The absurdities were endless.  The MBTA was paying $200 to a gas station owner to rent his bathroom.  Some departments had twice as many phone lines as people. Anybody who moved from desk A to desk B, as a lateral transfer, automatically got a 10 percent pay increase. We had people being officially hired 30 days before my office received any paperwork, so that I would not be able to veto the hire. I’d be told, “What do you mean, you don’t want me to hire him?  He’s already here.” And the unions tried to stop us from putting in token vending machines. We did it anyway, and it will save us $760,000.

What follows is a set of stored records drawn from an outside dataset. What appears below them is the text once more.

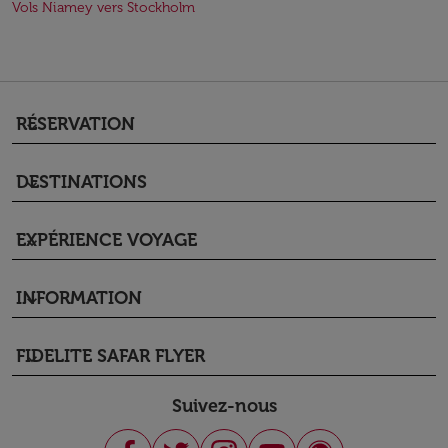
Vols Niamey vers Stockholm
RÉSERVATION
keyboard_arrow_down
DESTINATIONS
keyboard_arrow_down
EXPÉRIENCE VOYAGE
keyboard_arrow_down
INFORMATION
keyboard_arrow_down
FIDELITE SAFAR FLYER
keyboard_arrow_down
Suivez-nous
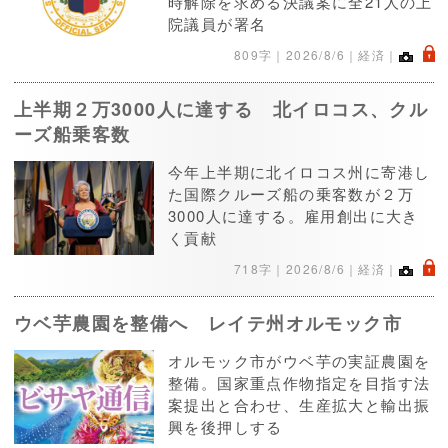
時解除を求める決議案に全21人の上
院議員が署名
.
809字｜
2026/8/6
｜経済｜
上半期２万3000人に達する 北イロコス、クル
ーズ船乗客数
今年上半期に北イロコス州に寄港し
た国際クルーズ船の乗客数が２万
3000人に達する。雇用創出に大き
く貢献
.
718字｜
2026/8/6
｜経済｜
ウベ芋農園を整備へ レイテ州オルモック市
オルモック市がウベ芋の実証農園を
整備。国家重点作物指定を目指す法
案提出と合わせ、生産拡大と輸出振
興を後押しする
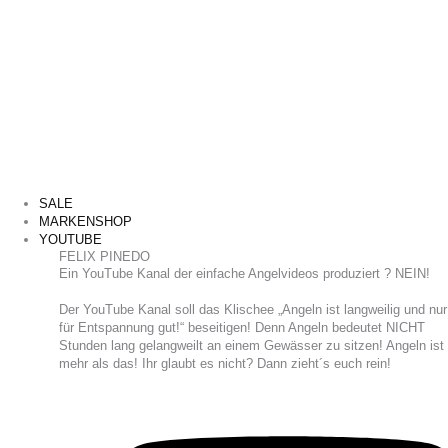
SALE
MARKENSHOP
YOUTUBE
FELIX PINEDO
​Ein YouTube Kanal der einfache Angelvideos produziert ? NEIN!
Der YouTube Kanal soll das Klischee „Angeln ist langweilig und nur
für Entspannung gut!“ beseitigen! Denn Angeln bedeutet NICHT
Stunden lang gelangweilt an einem Gewässer zu sitzen! Angeln ist
mehr als das! Ihr glaubt es nicht? Dann zieht´s euch rein!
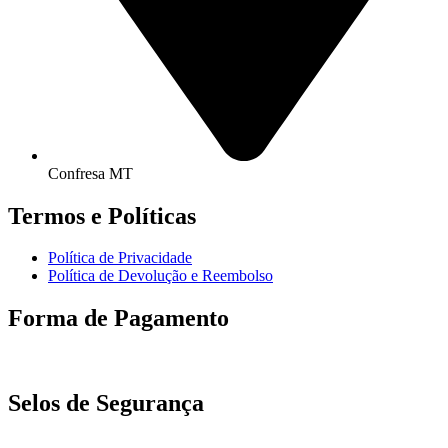
Confresa MT
Termos e Políticas
Política de Privacidade
Política de Devolução e Reembolso
Forma de Pagamento
Selos de Segurança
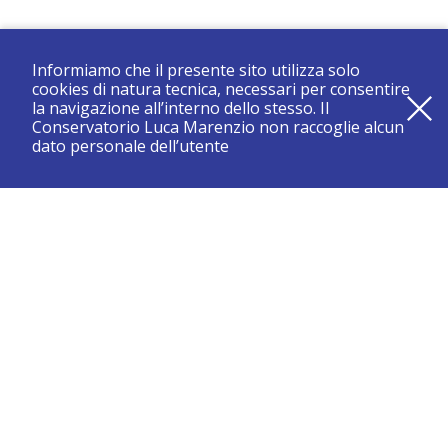
Informiamo che il presente sito utilizza solo
cookies di natura tecnica, necessari per consentire
la navigazione all’interno dello stesso. Il
Conservatorio Luca Marenzio non raccoglie alcun
dato personale dell’utente
registrati e resta aggiornato su tutte le novità
CONSERVATORIO DI BRESCIA “LUCA MARENZIO”
Sede di Brescia:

At one point we proposed the unthinkable: cutting the budget.  The response from managers was as if the sky were falling. But we went ahead anyway.  The first year we cut $40 million.  It was an arbitrary figure, 5 percent of the total. There was no magic to it: We just thought it had to be possible to cut 5 percent. We also cut the capital budget by $9 million, giving us a total cut of $49 million.    At the same time, we increased service.  We added a commuter rail line that year; we introduced crosstown bus service; and we increased our police force by one third.

Labor Union Sabotage and Threats of Violence

We faced stiff resistance to our changes. Sometimes it got personal. One Sunday afternoon my five-year-old daughter was talking on the telephone.  I could tell something was wrong, so I took the receiver from her.  It turned out to be a union goon telling her that Daddy was going to get his face broken if he kept up what he was doing.

The week before Christmas last year, I woke up to a telephone call from a neighbor.  She told me that there was a school bus parked down the street and that there were 70 people with signs heading toward my house.  They marched in front of my yard for a while, and then they went to the center of our small town and marched there for a while.

When we first privatized the Highway Department we had a lot of sabotage, such as people putting concrete blocks in the gears of drawbridges.  It happened pretty regularly, but after a while it stopped.

Too often public managers get beaten down and give up. When the phone calls come in at home, when the picket lines go up around the house, when the public loses its appetite for change because it gets confused about which side is right, when it’s no longer a story and the crisis has subsided, you still have to stay at it.

Many people in government want to make friends.  They want people to like them, so they make nice-nice and say, “We’ll look into that; we’ll follow up on that; we’ll do that.”  At the end of the day, they have reputations as nice guys, great women. But they haven’t done their job. Because when those with a vested interest in the status quo say nice things about you, it’s a sure sign that you’re not making the tough decisions you should.

Privatization Is Practical, but Not a Panacea

We realized, too, that privatization isn’t a panacea. You shouldn’t privatize for the sake of privatizing.

In one case, we actually de-privatized.  We wanted to initiate a new program to maintain the roads and bridges, which had long been neglected. But we decided that we couldn’t go through the process of hiring design firms because it would take too long.  In 1990, private contractors were doing 80 percent of design work;  government employees only 20 percent.

Over three years we reversed that proportion, while at the same time reducing the workforce from 3,100 to 2,300. That was an impressive accomplishment on the part of the people in that design department, and they did it because they wanted to keep the work.

Whether it’s privatizing or managing more efficiently or just cutting out the baloney, every day that we’re on the job, we try to change things, to challenge the status quo, to rock the boat, and to reduce the cost of government.  Because, as taxpayers, we need a government that serves the people — and that doesn’t go broke.